Thursday, March 01, 2007

all the while I was alone, the past was close behind

I would have loved to do as chai did in her post, and as agk did in turn, and write a post in the voice of myself as an 8-year old, reflecting on my current self. I don't know if it's because I was such a sheltered child, if I have gone so awry, or if, simply, I'm a bit older than chai and agk, but I found it impossible. The 8-year old and I are complete strangers. The 8-year old would not believe who I am, where I am, what I am. And I would not know how to explain it to the 8-year old version of myself. I will say this- as an 8-year old, I spent very little time thinking about who I was going to grow up to be. This might sound rather dramatic, but I spent most of my time just hoping I would grow up. I spent my time confused and fascinated, and I suppose in that sense, the 8-year old and I do share something in common. But beyond that, I'm at a loss.

But it did get me thinking about age, and one thing I find absolutely profound about age. Which is change, of course.

But not wrinkles and aches and people coming in and out of your life. Because the changes that strike me squarely are the measurable ones- the things that go from being unknown to known. The things we collectively begin to understand. This always hits most closely to the jugular when it's related to research. Research, after all, is about a different time scale. It's about patience and faith in so many ways, and even then, it's so often fruitless.

And yet, every time it happens, this quantum leap where a hypothesis becomes a fact, I inevitably swoon. So, a long time ago, in a galaxy far, far away, when I used to work in the labs, I used to talk to a friend about a project he was working on, a project to treat HIV. The first anti-retrovirals were just being introduced on the market; AIDS was about to morph into a completely different disease than the life sentence it had been theretofore. But we didn't know that then. We just knew anti-retrovirals were going to offer some hope, but that they would not necessarily knock down HIV completely.

This was also before the days of mapping the entire Human Genome. But still, there was science, there were hypotheses, there was feeling around in the dark (even now, half of good research is feeling around in the dark). And here's what was cool about my friend's project. Researchers had discovered that there was a subset of high-risk individuals who were repeatedly exposed to HIV, but never contracted it. How could this be? HIV was proving to be very easily contracted through sex or sharing needles, so how could a certain subset just keep dodging the bullet? This triggered some interest in teasing out what was responsible for this resistance. And that led to the discovery of the CCR5 receptor.

The CCR5 receptor is recruited by HIV as its Benedict Arnold, a coreceptor that turns against you to let HIV into your cells. It turns out that a small subset of Europeans make a genetic variant of CCR5, called CCR5-D32, and it is this mutation that bestows them with an increased resistance to HIV infection. Now, that might seem like a breakthrough, i.e. ah you geeks figured it out, block CCR5, we've got a drug. But y'all, that was years ago, over a decade ago, the discovery of CCR-D32. And just because you can tease out this sort of thing in a single receptor, it doesn't always mean it will amount to any clinical benefit.

So, here it is 2007, and there's an article in the NYT reporting the first definitive evidence that a molecule that blocks the activity of the CCR5 receptor can knock out detection of HIV in patients who have failed other treatment cocktails.
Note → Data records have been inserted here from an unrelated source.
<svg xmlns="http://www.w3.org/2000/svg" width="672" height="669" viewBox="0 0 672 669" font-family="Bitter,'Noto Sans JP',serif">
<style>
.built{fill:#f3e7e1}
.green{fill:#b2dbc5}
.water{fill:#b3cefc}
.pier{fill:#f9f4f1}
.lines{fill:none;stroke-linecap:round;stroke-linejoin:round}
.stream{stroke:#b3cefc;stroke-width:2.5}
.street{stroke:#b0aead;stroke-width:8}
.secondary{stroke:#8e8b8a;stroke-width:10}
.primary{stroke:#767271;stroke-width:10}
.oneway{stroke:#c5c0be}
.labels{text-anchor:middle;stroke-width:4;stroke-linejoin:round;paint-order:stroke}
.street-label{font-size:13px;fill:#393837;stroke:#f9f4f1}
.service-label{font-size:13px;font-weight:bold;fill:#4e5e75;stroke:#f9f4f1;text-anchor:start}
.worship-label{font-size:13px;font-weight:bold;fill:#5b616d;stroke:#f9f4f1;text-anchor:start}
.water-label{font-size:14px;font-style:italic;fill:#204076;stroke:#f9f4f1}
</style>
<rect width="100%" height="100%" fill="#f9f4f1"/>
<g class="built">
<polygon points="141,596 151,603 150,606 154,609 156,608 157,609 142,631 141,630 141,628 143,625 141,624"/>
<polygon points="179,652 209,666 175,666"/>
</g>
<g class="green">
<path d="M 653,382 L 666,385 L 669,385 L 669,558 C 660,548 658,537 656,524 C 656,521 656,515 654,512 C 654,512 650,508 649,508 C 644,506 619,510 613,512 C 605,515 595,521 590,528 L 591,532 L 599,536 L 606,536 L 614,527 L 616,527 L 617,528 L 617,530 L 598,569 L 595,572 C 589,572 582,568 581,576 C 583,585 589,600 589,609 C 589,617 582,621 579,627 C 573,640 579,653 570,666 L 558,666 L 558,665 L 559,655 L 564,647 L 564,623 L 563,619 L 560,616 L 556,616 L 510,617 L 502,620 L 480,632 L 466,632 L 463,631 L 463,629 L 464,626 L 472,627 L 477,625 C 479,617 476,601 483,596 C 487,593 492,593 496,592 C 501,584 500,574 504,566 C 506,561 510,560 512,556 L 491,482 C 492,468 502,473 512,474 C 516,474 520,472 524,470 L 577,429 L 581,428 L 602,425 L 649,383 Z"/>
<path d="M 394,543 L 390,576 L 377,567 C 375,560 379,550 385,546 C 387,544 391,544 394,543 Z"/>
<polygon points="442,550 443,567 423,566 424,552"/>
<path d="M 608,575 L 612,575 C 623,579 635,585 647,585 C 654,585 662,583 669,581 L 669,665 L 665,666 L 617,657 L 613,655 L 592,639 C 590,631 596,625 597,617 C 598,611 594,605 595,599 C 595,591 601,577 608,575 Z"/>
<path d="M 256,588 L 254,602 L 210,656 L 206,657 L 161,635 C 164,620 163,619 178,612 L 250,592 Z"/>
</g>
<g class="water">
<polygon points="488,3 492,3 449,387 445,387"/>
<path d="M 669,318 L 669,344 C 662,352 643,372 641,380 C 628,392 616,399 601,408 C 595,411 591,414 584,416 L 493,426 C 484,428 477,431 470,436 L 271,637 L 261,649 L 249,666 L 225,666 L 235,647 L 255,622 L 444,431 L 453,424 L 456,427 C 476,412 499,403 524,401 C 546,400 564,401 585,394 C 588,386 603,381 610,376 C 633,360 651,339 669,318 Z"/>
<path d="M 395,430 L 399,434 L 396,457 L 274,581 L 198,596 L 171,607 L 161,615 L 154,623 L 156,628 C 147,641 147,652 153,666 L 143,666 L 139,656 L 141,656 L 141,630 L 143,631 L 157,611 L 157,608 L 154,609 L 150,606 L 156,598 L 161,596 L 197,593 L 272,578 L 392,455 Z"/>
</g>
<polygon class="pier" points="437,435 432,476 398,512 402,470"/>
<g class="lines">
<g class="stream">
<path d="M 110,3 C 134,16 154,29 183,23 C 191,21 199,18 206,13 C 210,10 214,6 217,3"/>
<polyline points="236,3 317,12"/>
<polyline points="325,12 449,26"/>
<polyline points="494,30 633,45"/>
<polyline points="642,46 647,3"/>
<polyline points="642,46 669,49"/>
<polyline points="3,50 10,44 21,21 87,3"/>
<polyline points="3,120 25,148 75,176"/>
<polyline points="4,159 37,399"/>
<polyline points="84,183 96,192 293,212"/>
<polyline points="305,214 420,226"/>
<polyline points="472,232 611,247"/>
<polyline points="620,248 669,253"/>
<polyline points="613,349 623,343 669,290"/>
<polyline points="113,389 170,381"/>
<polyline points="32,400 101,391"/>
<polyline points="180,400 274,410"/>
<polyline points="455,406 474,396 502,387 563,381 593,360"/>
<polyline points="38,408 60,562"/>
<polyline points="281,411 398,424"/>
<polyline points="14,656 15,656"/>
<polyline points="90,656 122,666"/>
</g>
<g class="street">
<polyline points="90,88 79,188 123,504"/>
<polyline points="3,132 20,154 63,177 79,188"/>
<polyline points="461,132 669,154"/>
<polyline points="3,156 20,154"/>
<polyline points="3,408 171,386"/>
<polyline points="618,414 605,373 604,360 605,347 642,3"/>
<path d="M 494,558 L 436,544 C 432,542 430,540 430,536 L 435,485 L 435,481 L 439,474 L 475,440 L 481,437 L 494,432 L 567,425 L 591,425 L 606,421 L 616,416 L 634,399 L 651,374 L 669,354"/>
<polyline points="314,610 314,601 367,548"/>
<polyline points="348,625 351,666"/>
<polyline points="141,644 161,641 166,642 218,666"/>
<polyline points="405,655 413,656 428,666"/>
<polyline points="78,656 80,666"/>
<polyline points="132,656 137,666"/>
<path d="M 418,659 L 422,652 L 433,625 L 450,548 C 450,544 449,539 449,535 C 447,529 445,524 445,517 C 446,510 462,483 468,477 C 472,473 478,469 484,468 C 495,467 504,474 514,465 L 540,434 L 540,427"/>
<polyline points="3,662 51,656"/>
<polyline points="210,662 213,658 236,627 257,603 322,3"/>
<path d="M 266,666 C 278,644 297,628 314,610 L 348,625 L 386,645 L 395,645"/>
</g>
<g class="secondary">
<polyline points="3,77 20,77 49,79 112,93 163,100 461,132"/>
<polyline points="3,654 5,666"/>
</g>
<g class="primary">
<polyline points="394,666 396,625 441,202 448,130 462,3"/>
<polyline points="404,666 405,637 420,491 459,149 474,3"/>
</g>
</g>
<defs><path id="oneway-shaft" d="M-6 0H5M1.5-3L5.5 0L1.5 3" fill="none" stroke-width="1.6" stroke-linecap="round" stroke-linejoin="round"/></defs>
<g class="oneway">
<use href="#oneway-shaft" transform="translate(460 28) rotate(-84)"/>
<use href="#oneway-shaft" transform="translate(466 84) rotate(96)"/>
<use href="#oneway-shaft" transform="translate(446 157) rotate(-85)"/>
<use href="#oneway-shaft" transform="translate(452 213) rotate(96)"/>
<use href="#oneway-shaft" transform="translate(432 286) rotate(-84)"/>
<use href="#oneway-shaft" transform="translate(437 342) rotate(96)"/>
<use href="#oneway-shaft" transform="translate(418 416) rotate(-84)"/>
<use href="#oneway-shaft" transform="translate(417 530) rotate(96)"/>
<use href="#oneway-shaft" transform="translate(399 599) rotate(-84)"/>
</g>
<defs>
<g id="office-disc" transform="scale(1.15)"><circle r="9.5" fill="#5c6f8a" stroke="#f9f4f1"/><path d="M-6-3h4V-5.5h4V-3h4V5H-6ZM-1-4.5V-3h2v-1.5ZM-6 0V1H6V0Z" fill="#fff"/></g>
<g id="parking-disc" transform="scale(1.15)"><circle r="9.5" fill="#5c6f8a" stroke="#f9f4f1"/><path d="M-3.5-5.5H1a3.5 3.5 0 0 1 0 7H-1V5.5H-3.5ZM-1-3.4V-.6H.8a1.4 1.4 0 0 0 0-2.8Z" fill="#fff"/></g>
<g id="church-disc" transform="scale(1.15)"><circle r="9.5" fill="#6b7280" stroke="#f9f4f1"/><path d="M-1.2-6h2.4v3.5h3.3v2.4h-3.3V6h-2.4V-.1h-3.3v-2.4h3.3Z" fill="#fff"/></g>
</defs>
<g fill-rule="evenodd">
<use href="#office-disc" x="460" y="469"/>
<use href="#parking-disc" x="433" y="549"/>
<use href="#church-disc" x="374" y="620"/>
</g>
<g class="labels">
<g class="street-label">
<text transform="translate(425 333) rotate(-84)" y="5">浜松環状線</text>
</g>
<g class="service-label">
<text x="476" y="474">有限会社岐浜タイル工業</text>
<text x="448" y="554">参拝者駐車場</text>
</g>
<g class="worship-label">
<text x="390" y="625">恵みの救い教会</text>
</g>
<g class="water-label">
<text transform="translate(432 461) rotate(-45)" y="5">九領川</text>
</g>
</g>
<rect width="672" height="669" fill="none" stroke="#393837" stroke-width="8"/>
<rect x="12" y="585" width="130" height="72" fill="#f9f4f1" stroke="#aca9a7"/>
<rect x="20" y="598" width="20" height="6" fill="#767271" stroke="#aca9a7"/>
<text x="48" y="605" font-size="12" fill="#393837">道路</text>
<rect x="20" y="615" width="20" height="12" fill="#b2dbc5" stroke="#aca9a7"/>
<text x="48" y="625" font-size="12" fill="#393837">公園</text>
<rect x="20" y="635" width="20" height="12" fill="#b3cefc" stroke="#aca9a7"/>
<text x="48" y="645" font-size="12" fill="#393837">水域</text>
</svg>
Now, there are still some fears about such drugs. It's always a little concerning as far as safety goes when a drug that's treating viruses is manipulating your machinery instead of the machinery of the virus.

For me, it's just sort of awe-inspiring, to be in some small part a witness to watching stories like this unfold. In a climate when so much demands immediacy, when we want to get spoilers for our favorite serials and we lose feeling for big news a week after it hits, there is something so compelling about a story that inches along like this. It's like a research-version of The Sopranos- you're frustrated, you're angry that there's such a long wait between seasons, but hell if you aren't pulled right into fascination when the next installment trickles out.

p.s. Happy Birthday to one of my favorite scientists and bloggers, Maitri- thanks to her, I am vexed when people cite "the devastation of Hurricane Katrina" as an example of the impact of global warming, and testily mutter, "the levees, b*tches." And a sort-of belated birthday shout-out to Abhi- thanks to him, I have resisted the urge to join in the astronaut-bashing that has been happening as of late.